I’ve never met a Powered by the Apocalypse game that didn’t abstract movement / travel rates. And I’m not looking to change that. Also given the overall wibbly-wobblyness of time and space, maps are low authority frameworks, rather than detail oriented representations of the most important details.
For those of use who grew up with graph paper and binders of notes, the whole improvisation nature of the game is exhilarating and terrifying. I mean…trusting players? Come on now.
Still, there’s a opportunity step for setting map scale, which is setting a default size for hex-based travel that aligns generally to movement rates. i.e. default map scale equals the default move rate for a day’s travel gets you one hex equals one day of travel. For whatever your most common terrain type is.
Bunch of system dependent movement rate standards, including for encumbrance, which like most things is also fairly well abstracted in PbtA.
Here are the defaults I use when I don’t have a system telling me what the more official travel rates are.
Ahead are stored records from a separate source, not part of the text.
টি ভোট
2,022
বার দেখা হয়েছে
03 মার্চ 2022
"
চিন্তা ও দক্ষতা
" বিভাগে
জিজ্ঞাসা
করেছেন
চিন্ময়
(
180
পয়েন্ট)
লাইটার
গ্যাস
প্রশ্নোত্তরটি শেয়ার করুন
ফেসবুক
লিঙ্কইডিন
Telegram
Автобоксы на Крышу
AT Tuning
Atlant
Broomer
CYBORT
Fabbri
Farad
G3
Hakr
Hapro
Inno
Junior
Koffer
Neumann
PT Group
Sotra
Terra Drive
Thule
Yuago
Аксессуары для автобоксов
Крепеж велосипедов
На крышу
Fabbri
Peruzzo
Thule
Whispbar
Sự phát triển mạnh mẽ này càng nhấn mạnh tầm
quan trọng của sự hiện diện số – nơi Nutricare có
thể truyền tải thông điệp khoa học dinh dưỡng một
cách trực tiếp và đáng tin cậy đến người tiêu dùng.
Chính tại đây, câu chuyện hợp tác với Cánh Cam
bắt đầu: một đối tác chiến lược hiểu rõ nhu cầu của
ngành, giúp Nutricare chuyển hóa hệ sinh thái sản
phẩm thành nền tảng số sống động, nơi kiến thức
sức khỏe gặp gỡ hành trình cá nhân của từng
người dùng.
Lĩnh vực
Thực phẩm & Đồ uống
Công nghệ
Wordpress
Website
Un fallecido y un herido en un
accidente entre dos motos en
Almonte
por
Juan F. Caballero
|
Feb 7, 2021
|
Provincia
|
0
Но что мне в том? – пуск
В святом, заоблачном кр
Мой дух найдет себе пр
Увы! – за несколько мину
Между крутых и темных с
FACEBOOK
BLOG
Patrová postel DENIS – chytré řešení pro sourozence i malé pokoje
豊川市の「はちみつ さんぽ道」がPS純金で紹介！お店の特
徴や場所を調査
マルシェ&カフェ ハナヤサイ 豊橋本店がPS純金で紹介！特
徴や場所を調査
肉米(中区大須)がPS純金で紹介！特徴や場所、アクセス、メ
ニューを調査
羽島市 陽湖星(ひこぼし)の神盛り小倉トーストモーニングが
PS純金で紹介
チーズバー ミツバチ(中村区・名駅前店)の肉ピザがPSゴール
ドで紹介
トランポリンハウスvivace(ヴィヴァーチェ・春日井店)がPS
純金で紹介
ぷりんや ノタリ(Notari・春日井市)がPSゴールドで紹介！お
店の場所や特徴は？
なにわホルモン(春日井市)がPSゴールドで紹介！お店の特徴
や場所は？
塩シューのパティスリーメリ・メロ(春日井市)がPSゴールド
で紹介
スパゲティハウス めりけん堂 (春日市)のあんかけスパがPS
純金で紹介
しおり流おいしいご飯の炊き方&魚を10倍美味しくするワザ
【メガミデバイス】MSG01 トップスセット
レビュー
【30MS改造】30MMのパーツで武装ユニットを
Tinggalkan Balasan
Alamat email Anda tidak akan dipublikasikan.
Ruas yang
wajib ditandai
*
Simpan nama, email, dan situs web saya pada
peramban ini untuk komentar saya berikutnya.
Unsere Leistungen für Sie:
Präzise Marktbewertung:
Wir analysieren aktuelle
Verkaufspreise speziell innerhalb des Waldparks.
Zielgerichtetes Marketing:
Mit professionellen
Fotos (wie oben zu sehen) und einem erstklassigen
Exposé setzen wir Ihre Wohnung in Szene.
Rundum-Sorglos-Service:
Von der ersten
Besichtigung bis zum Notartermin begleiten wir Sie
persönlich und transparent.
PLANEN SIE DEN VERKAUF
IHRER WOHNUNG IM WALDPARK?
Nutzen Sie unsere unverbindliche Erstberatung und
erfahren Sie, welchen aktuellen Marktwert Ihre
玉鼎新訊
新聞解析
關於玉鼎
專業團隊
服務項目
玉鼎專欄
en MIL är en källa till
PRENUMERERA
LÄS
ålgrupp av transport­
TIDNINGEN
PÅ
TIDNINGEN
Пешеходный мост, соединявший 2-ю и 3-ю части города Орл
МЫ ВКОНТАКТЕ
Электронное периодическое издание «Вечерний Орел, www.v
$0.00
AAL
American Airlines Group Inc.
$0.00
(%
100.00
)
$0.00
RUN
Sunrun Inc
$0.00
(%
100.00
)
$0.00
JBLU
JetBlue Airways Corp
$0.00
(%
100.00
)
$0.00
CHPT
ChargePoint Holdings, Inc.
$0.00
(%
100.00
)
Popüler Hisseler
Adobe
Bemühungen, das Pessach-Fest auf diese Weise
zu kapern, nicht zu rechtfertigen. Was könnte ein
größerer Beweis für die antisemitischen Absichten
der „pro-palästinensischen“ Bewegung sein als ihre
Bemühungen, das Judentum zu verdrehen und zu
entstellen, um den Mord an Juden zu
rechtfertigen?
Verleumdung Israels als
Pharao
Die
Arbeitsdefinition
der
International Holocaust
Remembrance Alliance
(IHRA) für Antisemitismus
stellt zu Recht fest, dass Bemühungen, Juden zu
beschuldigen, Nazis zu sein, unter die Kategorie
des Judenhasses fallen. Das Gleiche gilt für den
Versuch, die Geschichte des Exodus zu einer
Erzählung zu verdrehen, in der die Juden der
| Terrain | Multiplier | Distance |
| Road | x1.5 | 30km |
| Default (8 hours, cross-country, daylight) | x1 | 20km |
| Woods, Hills, or Night Travel | x0.7 | 14km |
| Woods or Hills + Night Travel | x0.5 | 10km |
| Mountains or Badlands | x0.35 | 7km |
So, the upshot is moderate scale hexes at 14km per hex, or zoomed in maps of 7km per hex scales pretty well to native move rates at the player level.